### Directions for this task
Can you copy each of the entries below word for word, leaving out the pictures?

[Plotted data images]
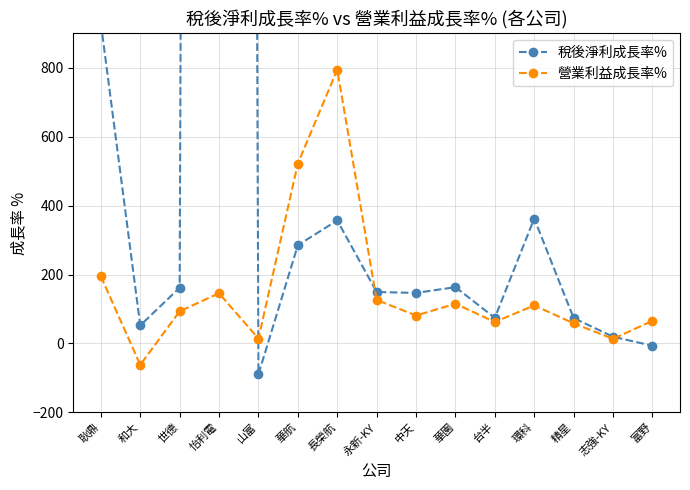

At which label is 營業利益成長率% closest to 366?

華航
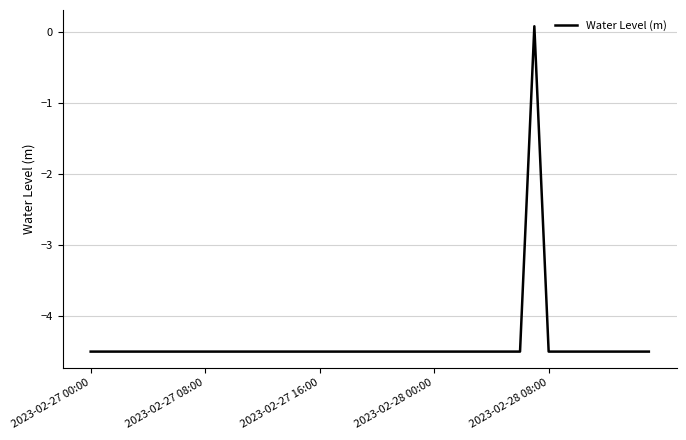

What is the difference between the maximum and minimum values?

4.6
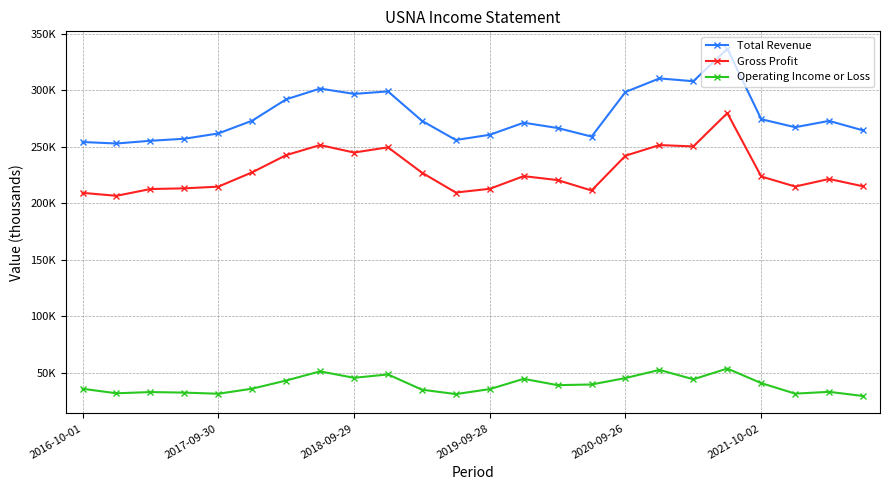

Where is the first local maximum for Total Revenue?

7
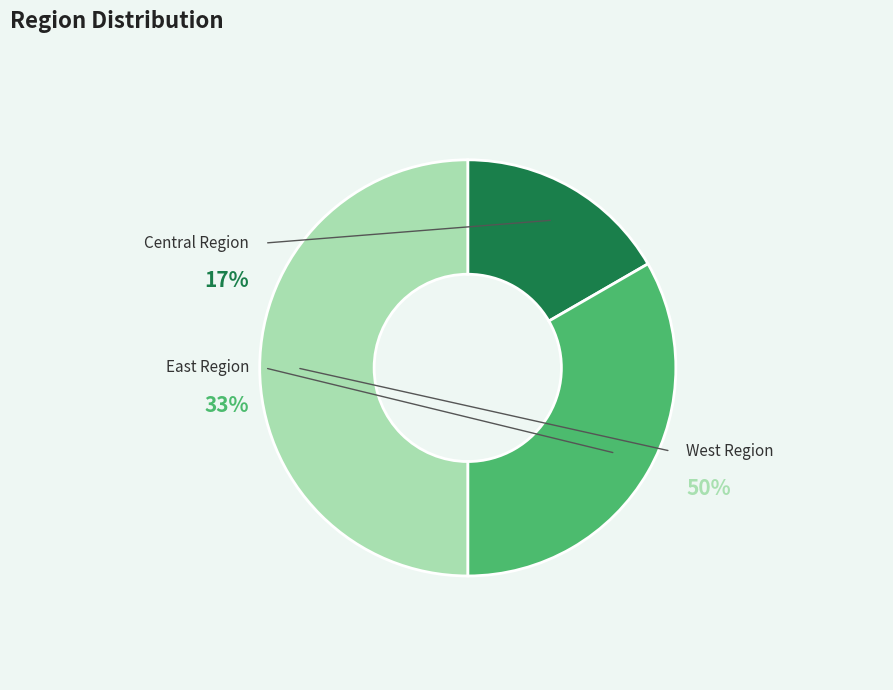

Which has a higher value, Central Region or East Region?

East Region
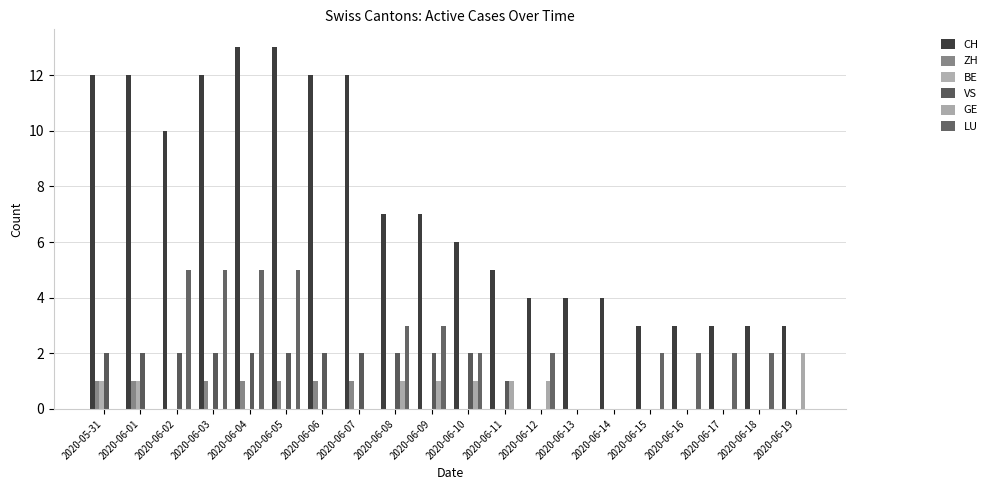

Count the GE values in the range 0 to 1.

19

### Answer to this exercise
At which label is 營業利益成長率% closest to 366?

華航

What is the difference between the maximum and minimum values?

4.6

Where is the first local maximum for Total Revenue?

7

Which has a higher value, Central Region or East Region?

East Region

Count the GE values in the range 0 to 1.

19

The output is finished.